**PROBLEM DETAILS**
Where a line below includes the word "يوفيتش", copy that line.

[Dataset excerpts]
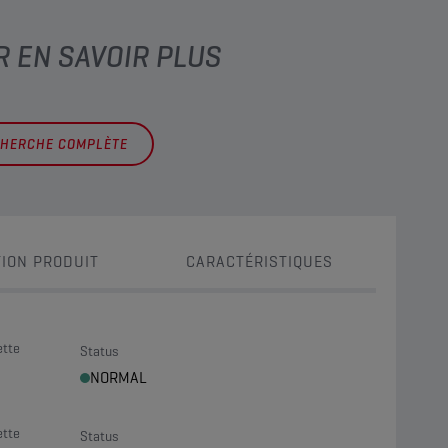
R EN SAVOIR PLUS
CHERCHE COMPLÈTE
ION PRODUIT
CARACTÉRISTIQUES
ette
Status
NORMAL
ette
Status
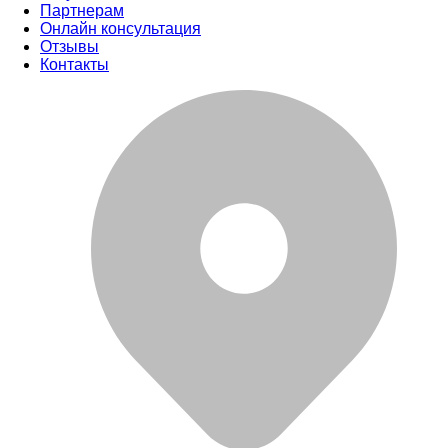
Партнерам
Онлайн консультация
Отзывы
Контакты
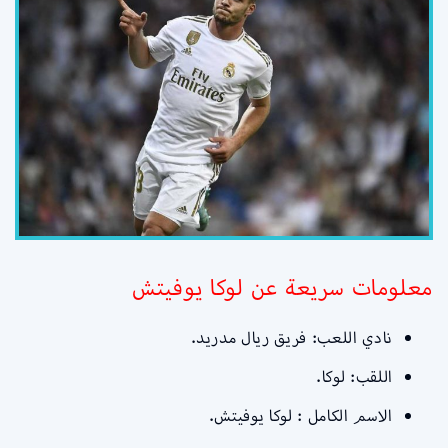
معلومات سريعة عن لوكا يوفيتش
نادي اللعب: فريق ريال مدريد.
اللقب: لوكا.
الاسم الكامل : لوكا يوفيتش.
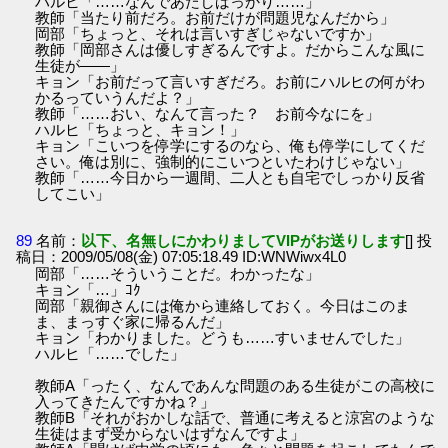
ハルヒ「……なんであたしばっかり……」
教師「当たり前だろ。お前だけが問題児なんだから」
岡部「ちょっと、それは言いすぎじゃないですか」
教師「岡部さんは優しすぎるんですよ。だからこんな風に
生徒が――」
キョン「お前だって言いすぎだろ。お前にハルヒの何がわ
かるっていうんだよ？」
教師「……おい、なんて言った？ お前今なにを」
ハルヒ「ちょっと、キョン！」
キョン「こいつを停学にするのなら、俺も停学にしてくだ
さい。俺は別に、強制的にこいつといたわけじゃない」
教師「……今日から一週間、二人とも自宅でしっかり反省
してこい」
89
名前：
以下、名無しにかわりましてVIPがお送りします
[] 投
稿日：2009/05/08(金) 07:05:18.49 ID:WNWiwx4L0
岡部「……そういうことだ。わかったな」
キョン「…」ｺｸ
岡部「親御さんには俺から連絡しておく。今日はこのま
ま、まっすぐ家に帰るんだ」
キョン「わかりました。どうも……すいませんでした」
ハルヒ「……でした」
教師A「ったく、なんであんな問題のある生徒がこの高校に
入ってきたんですかね？」
教師B「それがおかしな話で、普通に考えると涼宮のような
生徒はまず受からないはずなんですよ」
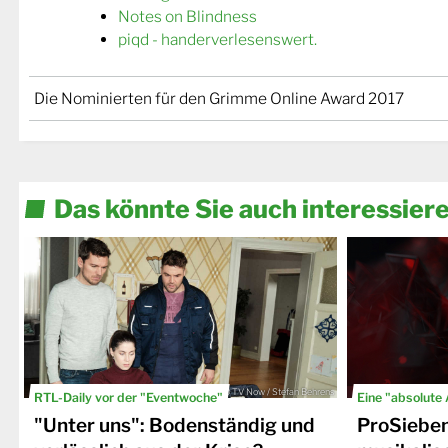
Notes on Blindness
piqd - handerverlesenswert.
Die Nominierten für den Grimme Online Award 2017
Das könnte Sie auch interessier
© TV Now / Stefan Behrens
RTL-Daily vor der "Eventwoche"
Eine "absolute
"Unter uns": Bodenständig und
ProSiebe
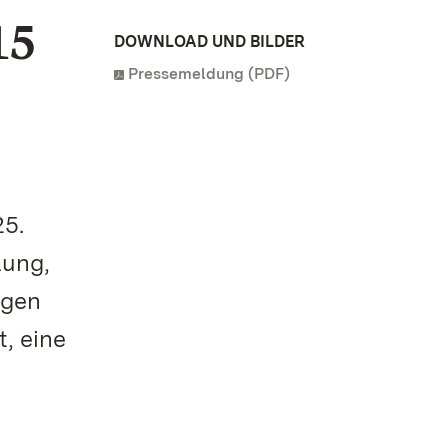
15
DOWNLOAD UND BILDER
Pressemeldung (PDF)
25.
lung,
ngen
, eine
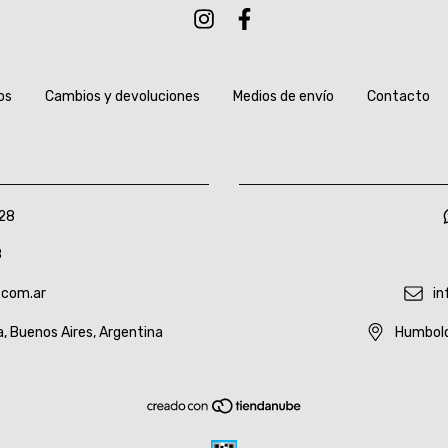
os
Cambios y devoluciones
Medios de envío
Contacto
28
8
.com.ar
in
a, Buenos Aires, Argentina
Humbold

**ANSWER SECTION**
معلومات سريعة عن لوكا يوفيتش
الاسم الكامل : لوكا يوفيتش.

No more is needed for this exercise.